Roberto Boninsegna compie oggi anni settanta. Vi racconto subito un aneddoto per farvi intendere di che cilindrata fosse uno dei più grandi centravanti italiani della storia calcistica. Dunque, dopo un risotto nella cascina di Barengo, dimora di Boniperti, Fraizzoli si convince a cedere l'attaccante alla Juventus, aggiungendo milioni e ricevendo in cambio Pietro Anastasi. Boninsegna all'Inter stava pensando alla pensione ma era abituato a essere l'inquilino esclusivo dell'area di rigore, ne aveva tutti i diritti, avendo realizzato gol 113, numero da pronto intervento della polizia per molti difensori che tentavano di pararsi di fronte. Abituato, dicevo, ad avere qualunque pallone passasse per quel codominio finale, eventualmente anche un calcio di rigore da altri tirato doveva prevedere un passaggio sui suoi piedi, arrivato alla Juventus si ritrovò a fare i conti con la puzzetta sotto il naso dei bianconeri.

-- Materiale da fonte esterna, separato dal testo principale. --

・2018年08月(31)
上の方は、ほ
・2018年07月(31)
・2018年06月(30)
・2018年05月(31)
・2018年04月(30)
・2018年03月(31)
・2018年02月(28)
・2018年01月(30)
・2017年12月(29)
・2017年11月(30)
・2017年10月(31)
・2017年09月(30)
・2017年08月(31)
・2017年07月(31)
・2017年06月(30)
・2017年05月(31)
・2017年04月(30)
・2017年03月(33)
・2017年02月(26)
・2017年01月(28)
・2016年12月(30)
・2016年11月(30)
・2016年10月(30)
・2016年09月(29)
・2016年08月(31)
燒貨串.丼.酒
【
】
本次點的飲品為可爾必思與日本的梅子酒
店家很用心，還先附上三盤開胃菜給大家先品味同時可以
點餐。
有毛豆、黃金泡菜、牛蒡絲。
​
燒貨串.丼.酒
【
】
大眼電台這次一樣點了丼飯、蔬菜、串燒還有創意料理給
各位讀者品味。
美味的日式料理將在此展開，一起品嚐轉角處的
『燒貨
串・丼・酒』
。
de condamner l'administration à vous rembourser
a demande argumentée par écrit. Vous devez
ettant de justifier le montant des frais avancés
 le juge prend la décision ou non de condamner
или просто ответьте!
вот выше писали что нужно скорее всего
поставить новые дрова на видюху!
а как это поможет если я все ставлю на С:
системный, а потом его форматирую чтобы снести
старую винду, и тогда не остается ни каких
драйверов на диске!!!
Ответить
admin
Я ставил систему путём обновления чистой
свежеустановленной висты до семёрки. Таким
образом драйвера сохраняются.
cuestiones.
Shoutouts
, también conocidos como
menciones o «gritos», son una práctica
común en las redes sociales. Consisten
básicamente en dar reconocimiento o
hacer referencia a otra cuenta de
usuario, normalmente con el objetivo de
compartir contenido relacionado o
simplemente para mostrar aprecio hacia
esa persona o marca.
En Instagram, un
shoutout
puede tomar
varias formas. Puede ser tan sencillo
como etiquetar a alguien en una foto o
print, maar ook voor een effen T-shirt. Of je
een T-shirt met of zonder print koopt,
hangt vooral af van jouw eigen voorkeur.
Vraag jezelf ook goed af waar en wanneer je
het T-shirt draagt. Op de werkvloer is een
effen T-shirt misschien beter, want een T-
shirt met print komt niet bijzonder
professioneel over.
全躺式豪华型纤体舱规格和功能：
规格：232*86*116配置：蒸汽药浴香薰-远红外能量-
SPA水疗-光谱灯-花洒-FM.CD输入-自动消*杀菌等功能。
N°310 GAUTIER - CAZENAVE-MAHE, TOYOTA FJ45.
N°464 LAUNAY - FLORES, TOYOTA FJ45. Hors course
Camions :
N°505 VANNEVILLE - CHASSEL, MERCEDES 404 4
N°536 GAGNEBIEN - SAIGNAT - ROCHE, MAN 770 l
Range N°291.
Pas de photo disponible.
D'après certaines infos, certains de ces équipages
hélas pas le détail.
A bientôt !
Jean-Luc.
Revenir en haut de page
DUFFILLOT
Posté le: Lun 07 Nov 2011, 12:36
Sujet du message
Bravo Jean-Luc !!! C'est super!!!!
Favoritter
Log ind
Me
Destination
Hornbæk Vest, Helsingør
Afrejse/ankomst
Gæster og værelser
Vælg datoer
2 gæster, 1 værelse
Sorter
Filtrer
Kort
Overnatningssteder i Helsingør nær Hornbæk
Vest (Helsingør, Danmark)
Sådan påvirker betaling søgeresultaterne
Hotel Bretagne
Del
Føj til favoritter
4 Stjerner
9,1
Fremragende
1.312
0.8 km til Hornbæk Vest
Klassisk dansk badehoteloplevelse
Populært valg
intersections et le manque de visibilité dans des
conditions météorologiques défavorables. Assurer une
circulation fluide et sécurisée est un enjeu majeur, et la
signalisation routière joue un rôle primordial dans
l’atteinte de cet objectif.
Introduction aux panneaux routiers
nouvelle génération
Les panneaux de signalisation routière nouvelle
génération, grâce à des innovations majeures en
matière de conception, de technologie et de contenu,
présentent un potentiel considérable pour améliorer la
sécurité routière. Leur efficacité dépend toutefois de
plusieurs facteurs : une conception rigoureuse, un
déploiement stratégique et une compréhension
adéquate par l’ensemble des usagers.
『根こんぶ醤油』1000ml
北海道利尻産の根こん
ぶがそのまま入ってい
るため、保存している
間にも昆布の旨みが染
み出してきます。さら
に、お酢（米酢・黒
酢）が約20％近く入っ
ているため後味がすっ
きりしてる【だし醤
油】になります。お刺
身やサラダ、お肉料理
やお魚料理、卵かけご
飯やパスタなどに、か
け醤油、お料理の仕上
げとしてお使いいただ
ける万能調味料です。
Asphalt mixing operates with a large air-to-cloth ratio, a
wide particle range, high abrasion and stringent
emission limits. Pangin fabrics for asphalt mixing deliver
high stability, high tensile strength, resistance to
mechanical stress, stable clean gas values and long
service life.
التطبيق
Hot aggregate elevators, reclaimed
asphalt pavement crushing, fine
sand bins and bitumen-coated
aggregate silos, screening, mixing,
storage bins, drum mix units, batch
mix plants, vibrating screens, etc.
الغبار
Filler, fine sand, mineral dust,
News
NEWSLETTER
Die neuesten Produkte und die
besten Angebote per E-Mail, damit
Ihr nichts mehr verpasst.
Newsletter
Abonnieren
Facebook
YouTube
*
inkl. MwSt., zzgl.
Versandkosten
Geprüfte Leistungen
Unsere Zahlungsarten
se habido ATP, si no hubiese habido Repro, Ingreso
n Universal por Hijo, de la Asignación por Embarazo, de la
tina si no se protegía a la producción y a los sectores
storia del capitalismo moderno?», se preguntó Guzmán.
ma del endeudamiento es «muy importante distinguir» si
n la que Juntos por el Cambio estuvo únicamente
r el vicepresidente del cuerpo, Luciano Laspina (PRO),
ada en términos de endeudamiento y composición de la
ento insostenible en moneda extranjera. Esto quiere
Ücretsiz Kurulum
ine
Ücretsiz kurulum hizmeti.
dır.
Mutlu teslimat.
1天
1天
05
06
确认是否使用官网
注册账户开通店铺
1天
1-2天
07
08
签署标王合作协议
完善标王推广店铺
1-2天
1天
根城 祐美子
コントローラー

Amichevole estiva a Busto Arsizio, Juventus contro Pro Patria. Insieme con Franco Costa abbiamo la fortuna di seguire la partita a bordo campo, Gaetano Scirea scende sulla fascia destra controllando con eleganza e passo leggero il pallone, Boninsegna, dalla parte opposta, agita le braccia e prende a strillare. «Gai, Gai, eccomi». Niente, Gai Scirea prosegue la sua corsa mentre gli strilli mantovani aumentano, il battitore libero juventino conclude la sua azione calciando verso le nuvole. Boninsegna raspa la terra, incomincia a rincorrere il compagno, lo raggiunge, gli si affianca, gli prende un lembo della maglietta bianconera, lo avvicina alla propria, come per fare la prova finestra del bucato, guarda fisso negli occhi il collega e urla: «Sono uguali, lo vedi? Lo vedi che hanno gli stessi colori? E allora dammela, dammela!». Scirea, attonito, accennò una smorfia,
Ecco, Roberto Boninsegna era questo, sempre, dovunque, comunque, a Busto Arsizio, all'Azteca, a San Siro, feroce, genuino. Auguri pieni a uno che non ha mai finto, non ha mai fatto il piangina, giacendo sul prato come i contemporanei odierni che al primo soffio si piegano come fiori appassiti. Brera lo ribatezzò Bagonghi perché era tozzo, basso come il nano del circo, ma scattante e capace di capriole e colpi di football incredibili. Cito a memoria un gol in "chilena", in rovesciata contro il Foggia, roba da Cirque du Soleil. Grazie a Ivanhoe Fraizzoli il Robertino evitò di finire in fabbrica alla Burgo cartiere dove suo padre gli aveva preparato, andando in pensione, il posto di lavoro. I fumi della fabbrica bruciarono i polmoni di suo padre e l'Inter salvò Bobo. Il football era cosa di sangue, la sua faccia da pugile, con il naso schiacciato da un jab, la potenza e prepotenza sul campo di gioco, erano il profumo di una carriera tosta. Così fu, proprio come un circense, girando il mondo, da Prato a Potenza a Varese, a Cagliari, addirittura a Chicago laddove quelli del Cagliari, da Pianta a Reginato, da Vescovi a Tiddia, con Niccolai, Longoni, Nenè, Visentin, Gerry Hitchens e Rizzo, si trasferirono per giocare nel '67 un campionato organizzato dalla United Soccer Association. Ovviamente Boninsegna si fece riconoscere segnando 11 gol, capocannoniere nella terra di Al Capone e John Dillinger.
In verità si fece riconoscere anche in Italia dove, dopo un tumultuoso Varese-Cagliari si beccò undici giornate di squalifica, per un rosario di parole dirette ad arbitro e assistenti. Il totale della carriera segnala 3 scudetti, 1 con l'Inter e 2 con la Juventus, 1 coppa Italia, 1 coppa Uefa e quel titolo di vicecampione del mondo in Mexico '70.
Ho visto pochissimi centravanti battersi come Boninsegna, le sue sfide con Rosato o Benetti, nei derby milanesi, o il muso a muso con il portiere del Manchester City Joe Corrigan, un metro e settantadue nostrani contro un metro e novantatrè dell'inglese, fanno parte di un album che tutti possono sfogliare e pochi possono capire.
La torta è pronta, meglio non contare le candeline. Comunque sono sempre meno dei gol.